Trombonist Williams agreed, saying that Moser at the piano improvising in the rhythm section had a special connection to the other musicians. “If I’m playing, she’s following, pushing, goading me, to as far as I can go and maybe a step beyond,” he said.
The musicians also connected on a personal level, said Williams. “I have a friend who joined the band later. Every time we did a gig, the day after, there would be floods of emails we sent each other, ‘That was great, ‘I love you.’
“That was Diane. She created a community.”
CARING FOR THE COMMUNITY
Moser was also involved with family on a literal level: several musicians knew her through their children. She gave lessons, and stayed in touch with her students, connecting them to their passions and helping them see the possible.
“She was a Boy Scout leader for her son’s troup,” Ehlis said. His son took piano lessons from Moser.
Moser also made space for students who could not afford to pay, Hatcher said.
Lee’s son Julian took piano lessons from Moser from age 5 until 18, when Julian went to Juilliard to study saxophone.

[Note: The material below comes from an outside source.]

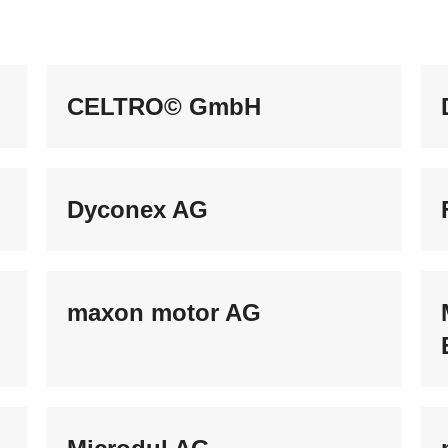
CELTRO© GmbH
Dyconex AG
maxon motor AG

Lee asked Julian if he wanted to find another perspective. Julian did not.
Hatcher’s son is a professional musician in Denmark. “He says some of the most intense musical conversations he’s ever had have been with Diane,” she said.
Moser also loved to connect people: if a child had an interest, she would say, “let me give you this phone number,” Hatcher continued.

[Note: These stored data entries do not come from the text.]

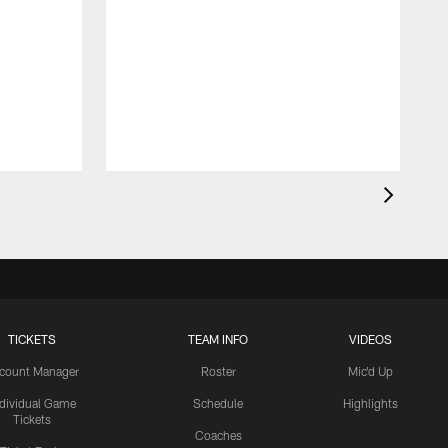
TICKETS
TEAM INFO
VIDEOS
count Manager
Roster
Mic'd Up
ndividual Game
Schedule
Highlights
Tickets
Coaches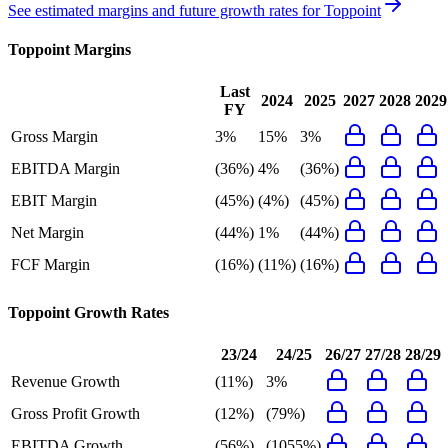
See estimated margins and future growth rates for
Toppoint
Toppoint
Margins
Last
2024
2025
2027
2028
2029
FY
Gross Margin
3%
15%
3%
EBITDA Margin
(36%)
4%
(36%)
EBIT Margin
(45%)
(4%)
(45%)
Net Margin
(44%)
1%
(44%)
FCF Margin
(16%)
(11%)
(16%)
Toppoint
Growth Rates
23/24
24/25
26/27
27/28
28/29
Revenue Growth
(11%)
3%
Gross Profit Growth
(12%)
(79%)
EBITDA Growth
(56%)
(1055%)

Napierala recalled his daughter Sadie’s first lesson with Moser, at 6 years old. “She came in with a rudimentary song she had worked on.
“At the end of the lesson, Diane had thrown her planned lesson out the window and helped Sadie work in the song, get it into GarageBand, work on the instrumentation.
“Sadie left that day with a recorded song and notation, in 45 minutes. Diane wanted to help inspire her to create her own stuff.”
“She cared about other people. More so than almost anyone I’d ever met,” said Rob Henke, a Montclair trumpet player who performed with DMCBB since its founding.
An alto saxophone player, Ed Xiques, died from COVID-19 a few weeks ago. And although Moser was suffering herself, “she was emailing us like she was fine, talking about Ed,” Hanke said, choking up.
‘A TORNADO’
Despite their loss, musicians recall Moser as a strong force of positive energy.
“I’ve worked for some bandleaders where it was not nearly as much fun. She always made it a good time for everybody, always smiling and laughing,” said Reeves.
“She inspired people to strive. She’d spark people to get moving and go. She was incredibly positive and encouraging,” Hatcher said. “She was just a force. An incredible powerhouse of a person.”
“She was a tornado of positive energy,” Henke said.
“She led by encouraging everyone to bring out themselves, as soloists and composers,” Lee said. “Every great musician’s aspiration is to be truly themselves, and she was great. She was more herself than any musician I know.”
No memorial is currently planned, but DMCBB intends to hold a memorial concert in the future. Check Moser’s webpage and the GoFundMe page for updates.
In lieu of flowers, donations can be made to Toni’s Kitchen, New Jersey Audobon, and the Jazz Foundation of America.